» Quoted passage
--------

I'm not racist. I have white friends.

My laptop went all wonky on me yesterday. The keyboard just wasn't feeling participatory. It turns out to be a good thing. What would have been a sleepdeprived, caffiene-hypercharged, fit of situational outrage, is now a cliff's notes anecdote. I stayed up too late on Thursday. I flew into work on 3 or so hours of sleep. I do it all the time, as I don't sleep so well. I have to unload a semi-truck full of 40 gallon water heaters. Every single person I work with refers to them as hot water heaters. Part of my place in life and its peculiar difficulties is embodied by my refusal to point out that they ar, in fact, cold water heaters. I just know that the recipient of this little observation would stare at me as if I were doing card tricks for a dog, or, say, a 40 gallon hot water heater. 204 of the bastards were staring me in the face on Friday morn. It's OK. I'm a scrawny tart, but I've been doing this kind of ork, off and on, for a dozen years. So, like so many times before, it was me and a random truck driver busting our asses, lumping out a trailer full of HWHs. Alternatingly, these herculean unloads reek of Jamais or Deja Vu. In all honesty, it can be split along a racial line. I don't mean to seem blunt, but that's how it is. Black drivers talk about current events, crazy road stories, funny jokes, movies, music, (I can't do sports, or else we'd all go to that place, too), any old thing that comes to mind. Those trucks are full of talking and laughing across the board. Now, I don't want to come across as being racist, but I've made charts. The white guys usually suck. They always ramble grumpily about how stupid all the other fuckers are where they come from and everywhere else. I bite my tongue, amongst the Hot Water Heaters, to not add, "Everybody but you... Everybody but you... You and me, of course! We're both a couple of Einsteins unloading Fucking cold water heaters at the asscrack of dawn. We've obviously made all of the right choices in life, and, by extension, everybody should bow down to our natural and predetermined glory, and accept our decrees on Taste & Justice." Instead, I usually just go to the John, and put my head in my hands.

--------

» Exercise requirements
[A] Answer these about the post on unloading water heaters:
(i) Which part of the writer's laptop stopped cooperating?
(ii) How many water heaters were waiting on Friday morning?
(iii) For how long has the writer been doing this kind of work, off and on?
[B] Write the next part of the post about unloading water heaters, starting after its final sentence.

(Dataset excerpts)

--------

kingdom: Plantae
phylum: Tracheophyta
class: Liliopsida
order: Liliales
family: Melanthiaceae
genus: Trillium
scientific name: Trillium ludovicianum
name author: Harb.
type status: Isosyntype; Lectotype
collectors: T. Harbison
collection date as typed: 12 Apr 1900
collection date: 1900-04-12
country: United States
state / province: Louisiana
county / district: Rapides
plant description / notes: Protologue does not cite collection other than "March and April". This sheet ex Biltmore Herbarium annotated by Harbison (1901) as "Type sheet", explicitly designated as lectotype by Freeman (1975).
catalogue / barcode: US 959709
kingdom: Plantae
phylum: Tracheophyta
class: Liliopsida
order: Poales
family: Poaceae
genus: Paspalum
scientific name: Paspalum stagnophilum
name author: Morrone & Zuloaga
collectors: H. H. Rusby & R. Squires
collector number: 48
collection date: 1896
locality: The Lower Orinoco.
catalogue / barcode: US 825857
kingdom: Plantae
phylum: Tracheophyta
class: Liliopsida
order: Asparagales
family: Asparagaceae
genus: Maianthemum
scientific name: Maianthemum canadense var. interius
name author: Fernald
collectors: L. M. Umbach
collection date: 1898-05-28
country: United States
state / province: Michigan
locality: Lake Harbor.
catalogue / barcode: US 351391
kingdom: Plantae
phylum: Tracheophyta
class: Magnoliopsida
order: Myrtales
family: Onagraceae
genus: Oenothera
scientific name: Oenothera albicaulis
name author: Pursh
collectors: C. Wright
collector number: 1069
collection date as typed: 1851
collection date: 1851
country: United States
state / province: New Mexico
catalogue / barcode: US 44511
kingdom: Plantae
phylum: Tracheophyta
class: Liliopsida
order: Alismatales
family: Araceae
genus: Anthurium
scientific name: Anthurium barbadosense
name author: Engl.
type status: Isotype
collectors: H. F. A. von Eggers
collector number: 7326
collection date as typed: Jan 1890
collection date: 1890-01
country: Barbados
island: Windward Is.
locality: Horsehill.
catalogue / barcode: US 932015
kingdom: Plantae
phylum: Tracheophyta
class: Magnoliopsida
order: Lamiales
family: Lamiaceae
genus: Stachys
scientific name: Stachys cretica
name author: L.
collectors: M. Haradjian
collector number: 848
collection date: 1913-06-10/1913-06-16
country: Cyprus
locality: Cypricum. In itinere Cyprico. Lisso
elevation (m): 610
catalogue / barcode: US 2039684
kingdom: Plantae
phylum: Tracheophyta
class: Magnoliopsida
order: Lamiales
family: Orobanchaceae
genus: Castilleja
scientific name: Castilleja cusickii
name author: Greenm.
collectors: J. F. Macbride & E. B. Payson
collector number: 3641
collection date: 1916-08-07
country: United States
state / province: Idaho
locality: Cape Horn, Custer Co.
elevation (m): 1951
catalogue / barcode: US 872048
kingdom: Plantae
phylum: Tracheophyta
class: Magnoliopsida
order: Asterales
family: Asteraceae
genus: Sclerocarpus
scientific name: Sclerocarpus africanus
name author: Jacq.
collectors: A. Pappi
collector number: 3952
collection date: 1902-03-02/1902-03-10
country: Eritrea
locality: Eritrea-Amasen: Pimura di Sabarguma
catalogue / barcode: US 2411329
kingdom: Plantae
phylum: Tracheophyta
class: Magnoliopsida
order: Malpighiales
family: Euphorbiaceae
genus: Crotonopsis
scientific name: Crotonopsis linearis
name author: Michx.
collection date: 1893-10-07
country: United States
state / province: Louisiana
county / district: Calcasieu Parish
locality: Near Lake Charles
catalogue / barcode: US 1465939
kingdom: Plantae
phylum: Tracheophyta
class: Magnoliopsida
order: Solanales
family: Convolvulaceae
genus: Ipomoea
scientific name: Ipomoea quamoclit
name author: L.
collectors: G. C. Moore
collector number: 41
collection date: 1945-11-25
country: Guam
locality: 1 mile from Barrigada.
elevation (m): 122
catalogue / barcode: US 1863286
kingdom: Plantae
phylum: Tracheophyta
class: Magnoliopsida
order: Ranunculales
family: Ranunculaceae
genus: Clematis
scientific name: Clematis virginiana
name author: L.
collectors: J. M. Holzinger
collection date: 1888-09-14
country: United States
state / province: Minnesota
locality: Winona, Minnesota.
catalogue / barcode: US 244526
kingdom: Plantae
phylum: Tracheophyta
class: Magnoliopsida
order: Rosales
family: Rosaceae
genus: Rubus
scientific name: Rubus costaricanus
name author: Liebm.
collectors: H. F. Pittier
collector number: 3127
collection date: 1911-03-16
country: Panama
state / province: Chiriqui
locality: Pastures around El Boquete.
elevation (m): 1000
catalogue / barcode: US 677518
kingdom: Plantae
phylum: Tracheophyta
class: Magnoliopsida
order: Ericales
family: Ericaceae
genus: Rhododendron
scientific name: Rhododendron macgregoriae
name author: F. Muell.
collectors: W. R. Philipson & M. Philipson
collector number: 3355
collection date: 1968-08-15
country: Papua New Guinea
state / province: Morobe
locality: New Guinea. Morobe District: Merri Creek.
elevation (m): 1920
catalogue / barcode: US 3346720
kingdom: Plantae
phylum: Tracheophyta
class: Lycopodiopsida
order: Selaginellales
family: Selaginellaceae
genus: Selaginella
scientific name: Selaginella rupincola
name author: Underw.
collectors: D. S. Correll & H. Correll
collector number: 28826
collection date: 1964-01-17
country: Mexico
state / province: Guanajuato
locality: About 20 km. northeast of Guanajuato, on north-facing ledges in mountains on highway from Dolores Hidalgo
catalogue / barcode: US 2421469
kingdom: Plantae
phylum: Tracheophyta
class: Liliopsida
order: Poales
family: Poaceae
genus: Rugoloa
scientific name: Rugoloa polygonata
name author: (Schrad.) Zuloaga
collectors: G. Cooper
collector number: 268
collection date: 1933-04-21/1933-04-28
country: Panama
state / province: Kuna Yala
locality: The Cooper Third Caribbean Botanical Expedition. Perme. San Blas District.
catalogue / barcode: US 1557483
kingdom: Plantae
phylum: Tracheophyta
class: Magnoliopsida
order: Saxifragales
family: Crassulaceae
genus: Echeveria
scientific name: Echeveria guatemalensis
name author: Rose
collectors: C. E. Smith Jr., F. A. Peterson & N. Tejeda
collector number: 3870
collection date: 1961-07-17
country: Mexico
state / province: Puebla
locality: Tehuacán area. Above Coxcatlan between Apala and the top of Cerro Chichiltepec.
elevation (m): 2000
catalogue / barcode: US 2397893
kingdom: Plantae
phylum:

--------

» Responses per task
[A]
(i) The keyboard.
(ii) 204.
(iii) A dozen years.

[B]
The little Kyphote on Friday took all of the cakes. {I said Cliff's notes, but this, I apologize, is getting rantish} Let's see if I can narrow this down to a bullet list. "I'm not prejudiced. I think everyone should own one." "I don't give a fuck what thay say. I'm gonna call it the Winston Cup." "I don't understand why Mexicans don't just kill them selves. I mean, how could they live that way?" It was a steady flow of this shit the entire time.
See, in these parts, People think it's acceptable to make racist comments, as long as one of them isn't around. Them being Reggie or Shannon, the black guys I work with. I've made it clear that I'll cause a scene if she starts saying stupid shit, like, "Jigaboo, Pickaninny, and, of course, what shall heretofore be referred to as, The N-Bomb." The Salesman that works for us is a total flamer, so he's cool. The only other person is my Dad. If I ever said anything racist around my Dad, he'd slap the shit out of me. I remember him telling me, as a kid, that if you couldn't step up onto the little curb-high mental obstacle of being able to deal with people on an individual basis, then you are stupid. That leaves me and Reg, and Shannon. R&S, being card-carrying members of the Jigaboo Pickaninny N-Bomb Community, don't often make racist comments. If they do, it's usually about their Cousin. Based on what I've heard about this cousin, He's had his nuts knocked up into his chin by Reggie more than once. Back to the Nascracker & the water heaters.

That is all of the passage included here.